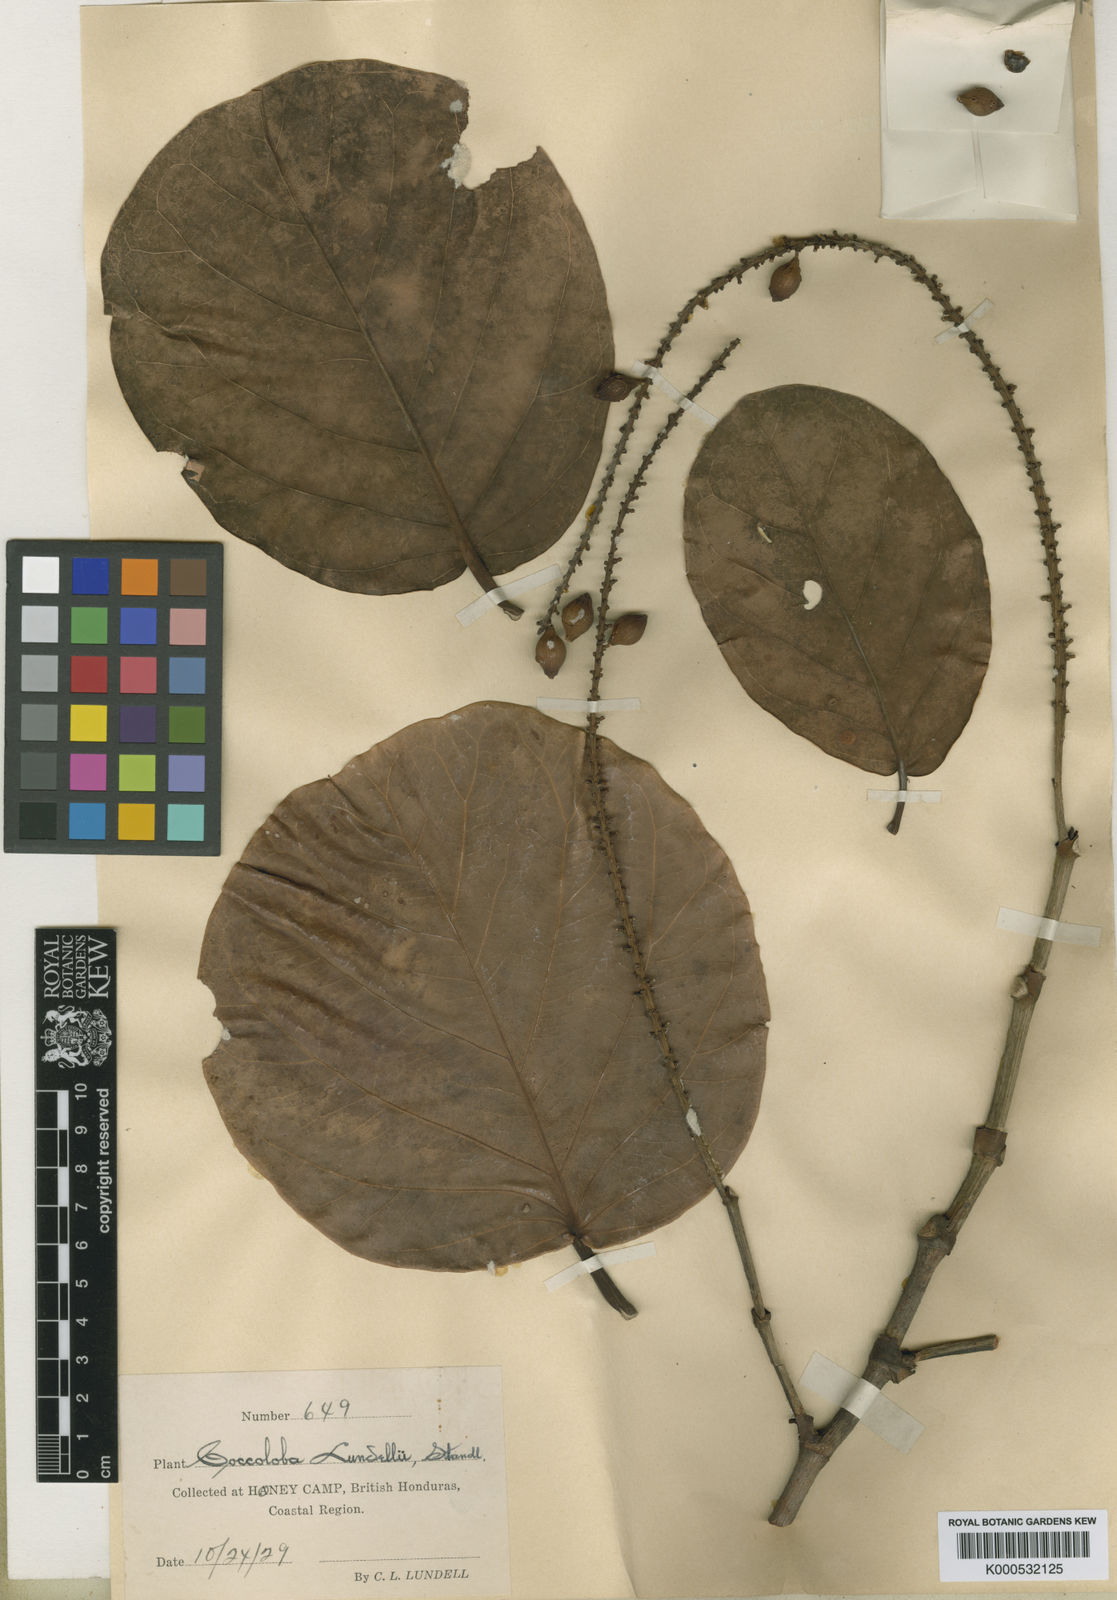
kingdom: Plantae
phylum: Tracheophyta
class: Magnoliopsida
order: Caryophyllales
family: Polygonaceae
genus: Coccoloba
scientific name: Coccoloba lundellii
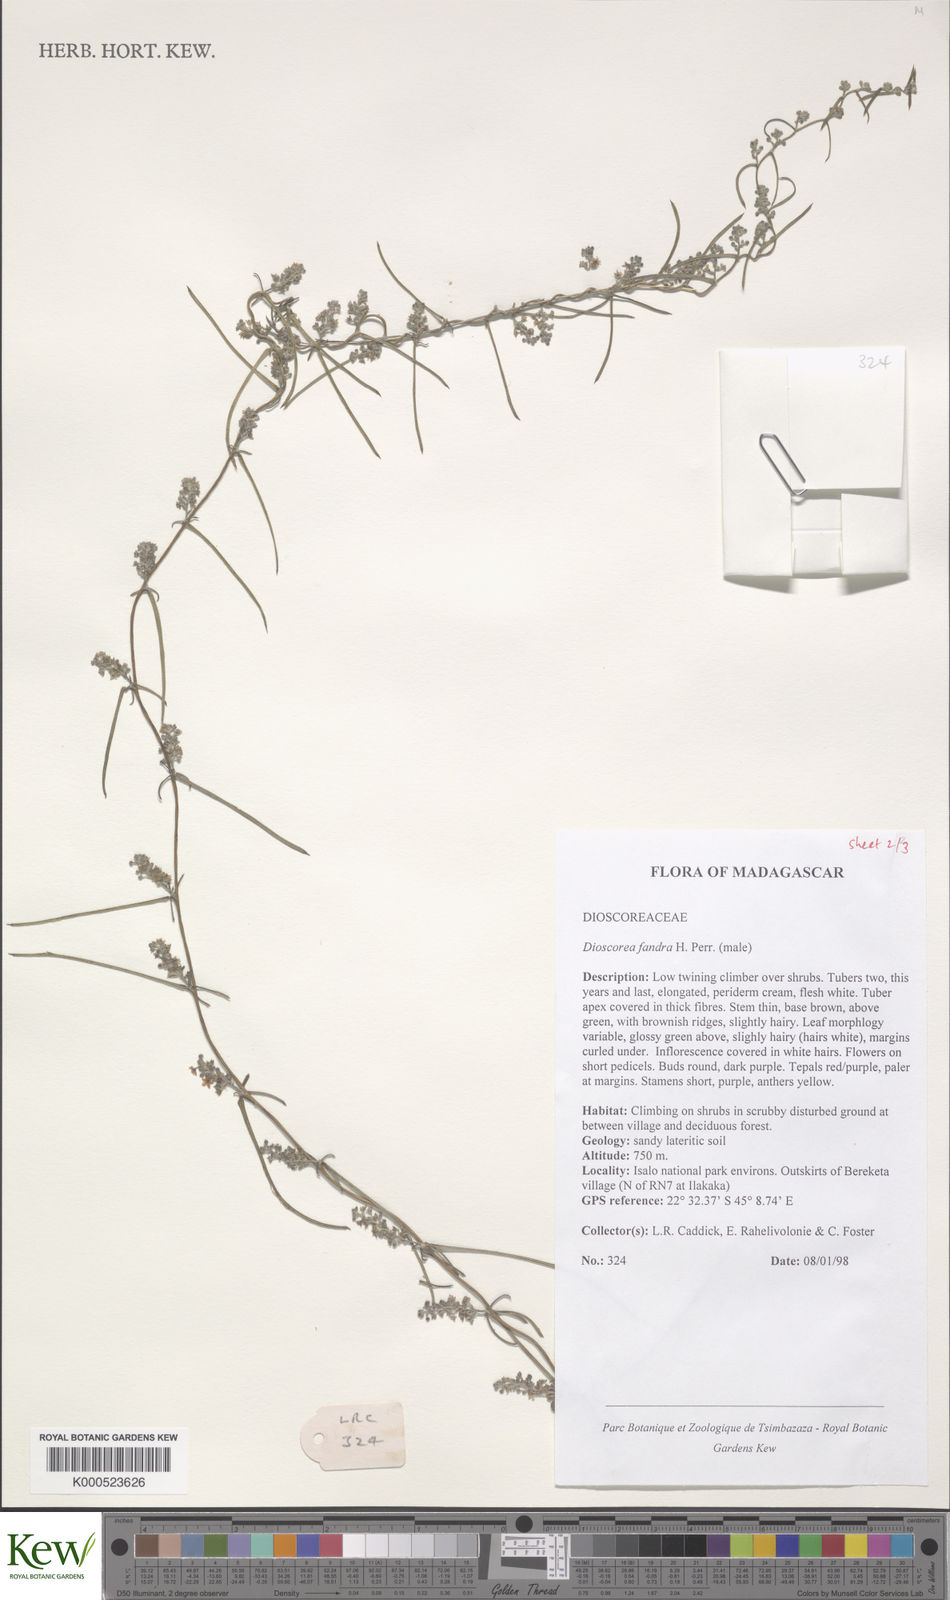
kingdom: Plantae
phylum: Tracheophyta
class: Liliopsida
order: Dioscoreales
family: Dioscoreaceae
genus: Dioscorea
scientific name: Dioscorea fandra
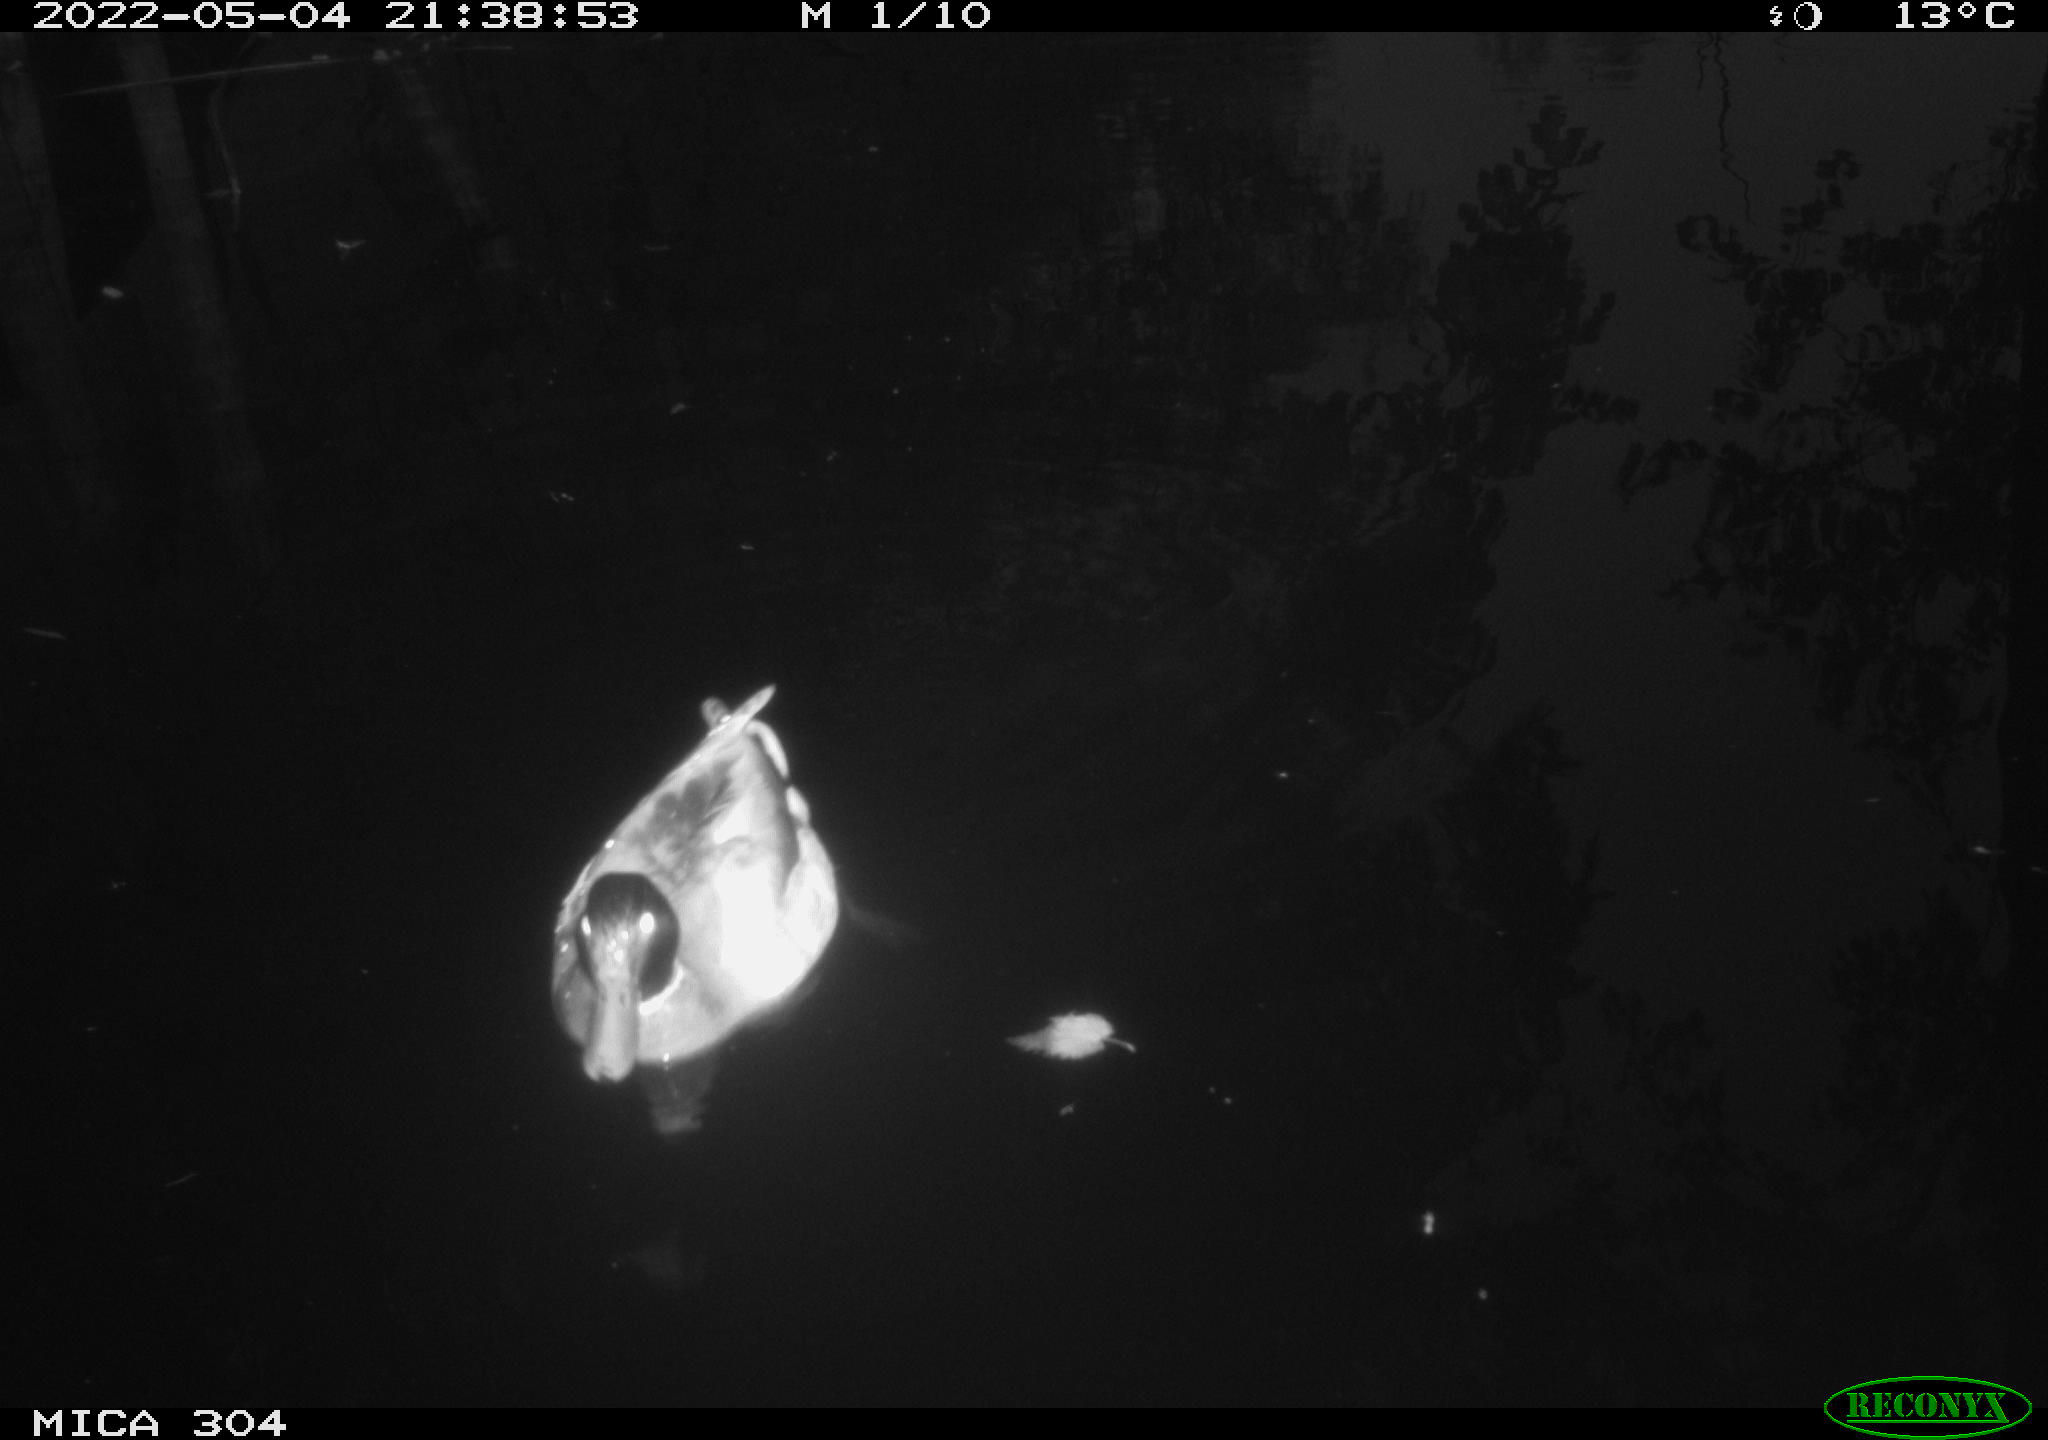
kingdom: Animalia
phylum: Chordata
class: Aves
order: Anseriformes
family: Anatidae
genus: Anas
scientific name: Anas platyrhynchos
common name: Mallard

-- -- --

Convert the lines above into a JSON list of strings, one string per line, skipping any blank lines and leaving out the pictures.

(Solution)
[
  "kingdom: Plantae",
  "phylum: Tracheophyta",
  "class: Magnoliopsida",
  "order: Caryophyllales",
  "family: Polygonaceae",
  "genus: Coccoloba",
  "scientific name: Coccoloba lundellii",
  "kingdom: Plantae",
  "phylum: Tracheophyta",
  "class: Liliopsida",
  "order: Dioscoreales",
  "family: Dioscoreaceae",
  "genus: Dioscorea",
  "scientific name: Dioscorea fandra",
  "kingdom: Animalia",
  "phylum: Chordata",
  "class: Aves",
  "order: Anseriformes",
  "family: Anatidae",
  "genus: Anas",
  "scientific name: Anas platyrhynchos",
  "common name: Mallard"
]